■ DIRECTIONS ■
Report every line below that carries the word "ідеально".

GIVEN ENTRIES START

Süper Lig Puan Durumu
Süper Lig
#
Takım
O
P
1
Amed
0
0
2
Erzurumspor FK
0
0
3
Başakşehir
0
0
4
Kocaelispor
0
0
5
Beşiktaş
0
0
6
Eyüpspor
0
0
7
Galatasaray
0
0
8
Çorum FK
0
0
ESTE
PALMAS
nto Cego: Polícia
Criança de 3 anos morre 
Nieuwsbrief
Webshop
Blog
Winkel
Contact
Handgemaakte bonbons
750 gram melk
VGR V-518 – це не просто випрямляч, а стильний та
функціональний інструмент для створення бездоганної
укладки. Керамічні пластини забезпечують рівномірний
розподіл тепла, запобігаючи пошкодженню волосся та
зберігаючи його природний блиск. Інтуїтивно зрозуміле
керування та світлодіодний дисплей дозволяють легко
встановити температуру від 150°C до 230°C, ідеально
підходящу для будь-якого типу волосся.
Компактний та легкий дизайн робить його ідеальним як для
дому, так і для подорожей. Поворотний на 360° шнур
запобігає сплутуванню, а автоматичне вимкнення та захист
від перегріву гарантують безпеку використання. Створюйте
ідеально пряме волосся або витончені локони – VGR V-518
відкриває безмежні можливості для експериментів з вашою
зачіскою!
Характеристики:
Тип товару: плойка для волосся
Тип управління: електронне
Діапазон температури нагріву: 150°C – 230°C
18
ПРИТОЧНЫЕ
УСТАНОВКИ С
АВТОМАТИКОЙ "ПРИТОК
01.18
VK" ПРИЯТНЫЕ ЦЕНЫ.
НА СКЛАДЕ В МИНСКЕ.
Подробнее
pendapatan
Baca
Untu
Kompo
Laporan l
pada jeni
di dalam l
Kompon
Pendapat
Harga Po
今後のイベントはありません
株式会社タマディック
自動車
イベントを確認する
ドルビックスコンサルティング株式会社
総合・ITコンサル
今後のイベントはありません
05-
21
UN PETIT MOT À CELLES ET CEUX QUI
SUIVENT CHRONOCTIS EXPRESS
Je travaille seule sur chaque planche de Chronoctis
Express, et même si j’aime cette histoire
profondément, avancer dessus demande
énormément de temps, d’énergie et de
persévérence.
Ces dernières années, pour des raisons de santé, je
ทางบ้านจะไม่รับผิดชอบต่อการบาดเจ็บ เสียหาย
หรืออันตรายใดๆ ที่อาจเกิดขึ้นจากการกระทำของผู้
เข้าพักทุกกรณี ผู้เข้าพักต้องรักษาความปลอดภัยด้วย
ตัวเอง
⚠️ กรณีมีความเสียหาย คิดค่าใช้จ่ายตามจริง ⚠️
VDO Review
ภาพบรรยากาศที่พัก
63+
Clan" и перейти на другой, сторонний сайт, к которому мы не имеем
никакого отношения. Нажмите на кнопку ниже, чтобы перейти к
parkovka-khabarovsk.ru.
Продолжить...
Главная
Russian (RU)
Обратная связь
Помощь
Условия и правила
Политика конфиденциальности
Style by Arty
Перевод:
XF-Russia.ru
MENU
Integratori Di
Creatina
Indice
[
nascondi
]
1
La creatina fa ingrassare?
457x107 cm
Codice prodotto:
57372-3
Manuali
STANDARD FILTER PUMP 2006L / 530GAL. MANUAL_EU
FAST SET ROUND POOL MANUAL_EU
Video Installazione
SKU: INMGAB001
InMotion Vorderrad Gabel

GIVEN ENTRIES END

■ TASK OUTPUT ■
встановити температуру від 150°C до 230°C, ідеально
ідеально пряме волосся або витончені локони – VGR V-518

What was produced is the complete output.